● Task:
Arrange the data below as a numbered list. Skip the blank lines and leave out the pictures.

• • •

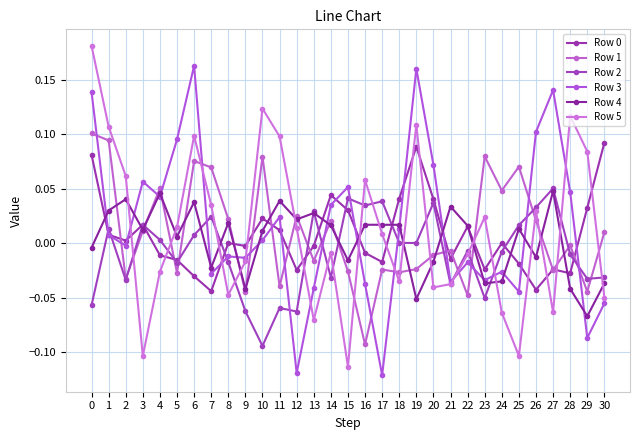

Which has a higher value, 19 or 6?

19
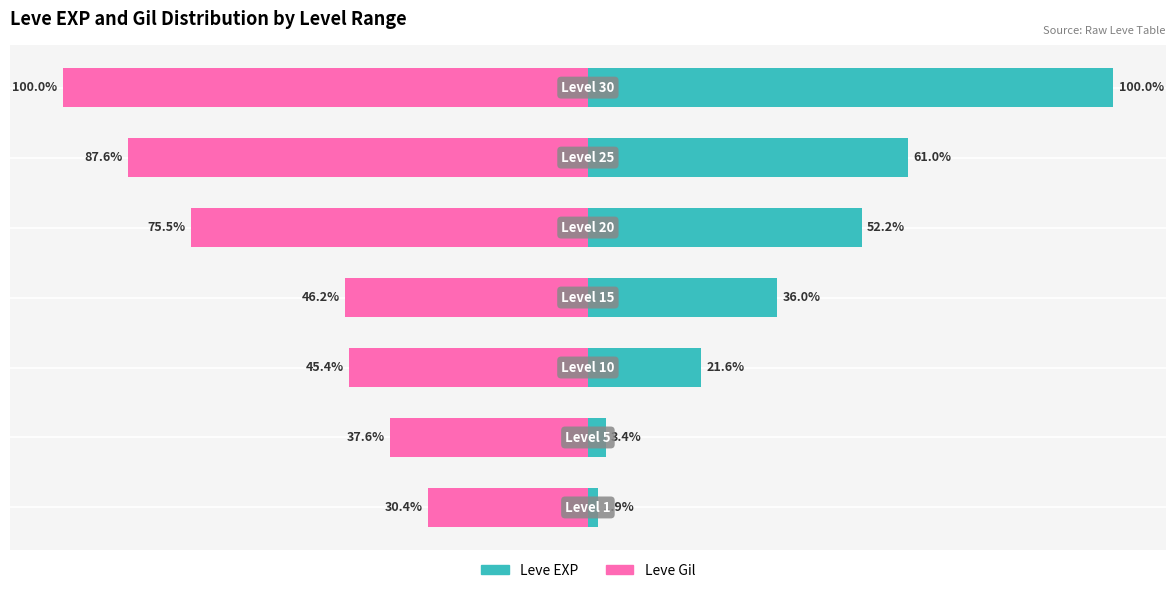

What is the maximum value shown in the chart?

100.0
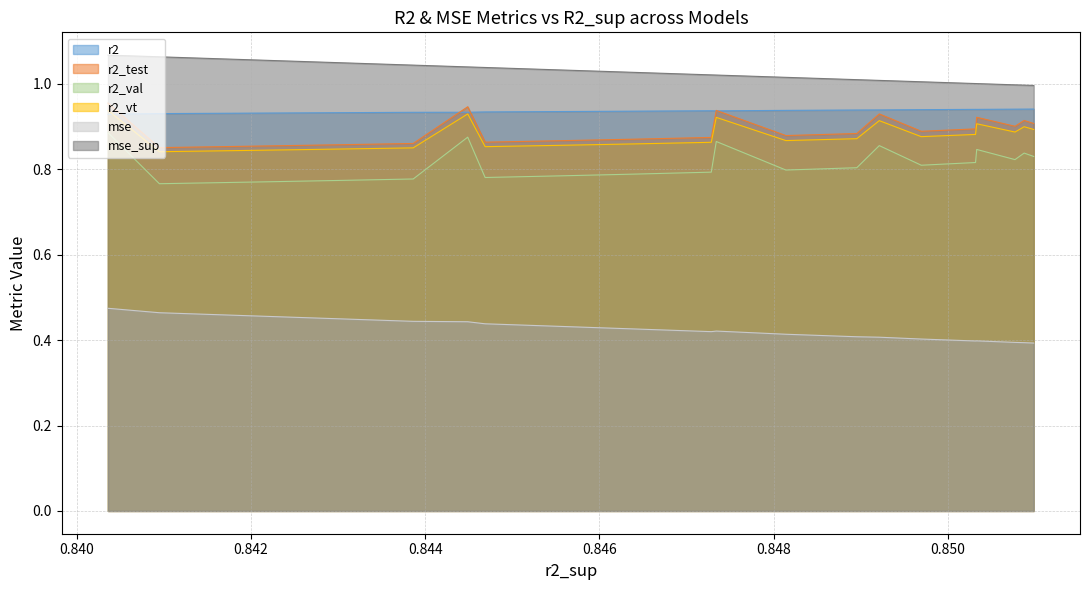

Which series has the largest total across all categories?

mse_sup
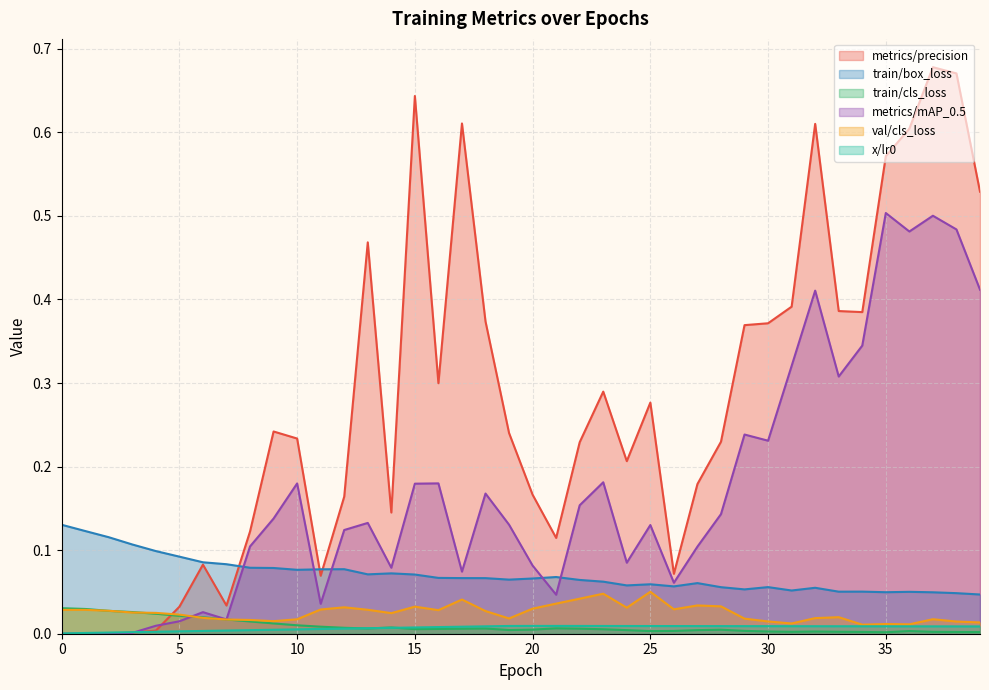

What are all the series names shown in the legend?

metrics/precision, train/box_loss, train/cls_loss, metrics/mAP_0.5, val/cls_loss, x/lr0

• • •

● Task result:
1. Which has a higher value, 19 or 6?
2. 19
3. What is the maximum value shown in the chart?
4. 100.0
5. Which series has the largest total across all categories?
6. mse_sup
7. What are all the series names shown in the legend?
8. metrics/precision, train/box_loss, train/cls_loss, metrics/mAP_0.5, val/cls_loss, x/lr0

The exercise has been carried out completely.